Having spent two full days in Port Dickson, I feel compelled to urge all Malaysians, not just the Port Dickson voters, to come forward with more energy and enthusiasm in support of Anwar Ibrahim. Let’s create the buzz and excitement which is now sadly lacking in support of PKR, the party that allowed its symbol to be used for the epic victory on May 9.
Let’s not treat Anwar as an opposition figure like we did over the last 20 years. He is now an integral part of Pakatan Harapan (PH), the party that the people voted in to replace the kleptocrats. Many in Port Dickson and elsewhere are still asking inane questions such as why Anwar engineered this by-election, why he is in a hurry. Why can’t Nurul Izzah Anwar vacate her seat for her father, and so on. There are also those who keep asking: Is Anwar suitable to be prime minister, what is his vision for the country, etc.
These are legitimate questions but if we are seriously looking for answers, we should have asked them before May 9. We should not have portrayed to the people during the election campaign that Dr Mahathir Mohamad and Anwar are working together for the good of the country. We should not have agreed to the winning formula that Anwar succeed Mahathir as prime minister.
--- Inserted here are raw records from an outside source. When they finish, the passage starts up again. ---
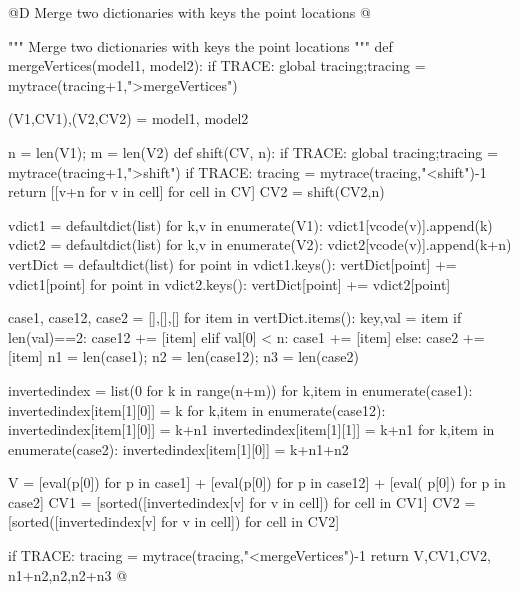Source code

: \documentclass[11pt,oneside]{article}	%
\begin{document}
@D Merge two dictionaries with keys the point locations
@{""" Merge two dictionaries with keys the point locations """
def mergeVertices(model1, model2):
	if TRACE: global tracing;tracing = mytrace(tracing+1,">mergeVertices")

	(V1,CV1),(V2,CV2) = model1, model2

	n = len(V1); m = len(V2)
	def shift(CV, n): 
		if TRACE: global tracing;tracing = mytrace(tracing+1,">shift")
		if TRACE: tracing = mytrace(tracing,"<shift")-1
		return [[v+n for v in cell] for cell in CV]
	CV2 = shift(CV2,n)

	vdict1 = defaultdict(list)
	for k,v in enumerate(V1): vdict1[vcode(v)].append(k) 
	vdict2 = defaultdict(list)
	for k,v in enumerate(V2): vdict2[vcode(v)].append(k+n) 
	vertDict = defaultdict(list)
	for point in vdict1.keys(): vertDict[point] += vdict1[point]
	for point in vdict2.keys(): vertDict[point] += vdict2[point]

	case1, case12, case2 = [],[],[]
	for item in vertDict.items():
		key,val = item
		if len(val)==2:  case12 += [item]
		elif val[0] < n: case1 += [item]
		else: case2 += [item]
	n1 = len(case1); n2 = len(case12); n3 = len(case2)

	invertedindex = list(0 for k in range(n+m))
	for k,item in enumerate(case1):
		invertedindex[item[1][0]] = k
	for k,item in enumerate(case12):
		invertedindex[item[1][0]] = k+n1
		invertedindex[item[1][1]] = k+n1
	for k,item in enumerate(case2):
		invertedindex[item[1][0]] = k+n1+n2

	V = [eval(p[0]) for p in case1] + [eval(p[0]) for p in case12] + [eval(
				p[0]) for p in case2]
	CV1 = [sorted([invertedindex[v] for v in cell]) for cell in CV1]
	CV2 = [sorted([invertedindex[v] for v in cell]) for cell in CV2]


	if TRACE: tracing = mytrace(tracing,"<mergeVertices")-1
	return V,CV1,CV2, n1+n2,n2,n2+n3
@}
\end{document}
Once we agree on a deal, we have to honour it. No more questions asked. There is no need to question the timing of Anwar’s entry into Parliament and which seat he should be contesting. If he is not good enough to be the next prime minister, then why the need to accost him in the corridors of courtrooms to invite him to topple Najib Razak? There must be honour, even in politics.
Why is the subject of a government of national unity being talked about non-stop by Umno and PAS? It’s because Anwar does not feel wanted in the PH government. Umno and PAS are therefore trying their luck to lure Anwar away from PH. In light of this, it makes sense for parties in PH to assure PKR that its position in the coalition is safe, and that its leader, Anwar, will succeed Mahathir as prime minister on a specified date.
This assurance must not be just verbal. Verbal assurances mean nothing in politics. Instead, it must take the form of action by Mahathir and all the leaders of PPBM, Amanah and DAP.
There are three things they can do very quickly.
The prime minister, after a few days’ rest from his successful trip to New York and London, needs to go to Port Dickson. Although the prime minister does not usually campaign in a by-election, this is no ordinary election. This one gives the certificate of eligibility to his successor. We must not give the impression that there has been a change of mind about Anwar becoming the next prime minister. The people are tired of political gamesmanship and they just want a smooth transition of power. A few reassuring words from the prime minister in Port Dickson that the leadership of PH is solidly behind Anwar will go a long way towards ensuring victory for Anwar and sending the message to Malaysians that their leaders want to focus on the more difficult issue of governance, and nothing else.
Some say that Anwar is an “Islamist” and will abandon democracy and secular principles, while others say he was a right-wing Umno flag-bearer before his dismissal many years ago. I don’t want to get involved in such arguments. All I know is that Anwar and PH today are much, much better than PAS and Umno; and I know that unless we drive him out, Anwar would rather stay with other reformists in PH. His own party, PKR, is a party of diverse racial and religious groups which will guide Anwar towards policies that unite the people.
The second thing PH leaders can do very quickly is to give Anwar some latitude in the appointment of key personnel in corporations and government-linked companies. It’s probably too late now, but it needs to be said: this is how real partnerships work. If we do not want key decisions and appointments to be left to powerful oligarchs or a special selected group like the 4th floor boys or the famous “Kitchen Cabinet” under Najib’s rule, then we must also not allow some eminent persons to dictate how the country should be managed. Ministers must take charge and senior party leaders like Anwar consulted. We won the election because the people believed we were going to put an end to kleptocracy, but if “oligarchs” still make key decisions in the new Malaysia, then it’s just a matter of time before we are back to the old ways
The final thing to do is for PH leaders to set a date for Mahathir to step down. This date must be decided collectively. I suggest May 2020, which will give Mahathir enough time to put in place plans for the big picture. If Anwar agrees to this, nothing he says or does will be viewed with suspicion or interpreted as an attempt to accelerate his ascent to the top.
The country needs certainty and stability, and we must give the rakyat a smooth succession plan. The people are tired of the endless power-play, so let’s give politicking a rest. This is the message PH needs to bring to Port Dickson.
Zaid Ibrahim is a former law minister.
The views expressed are those of the author and do not necessarily reflect those of FMT.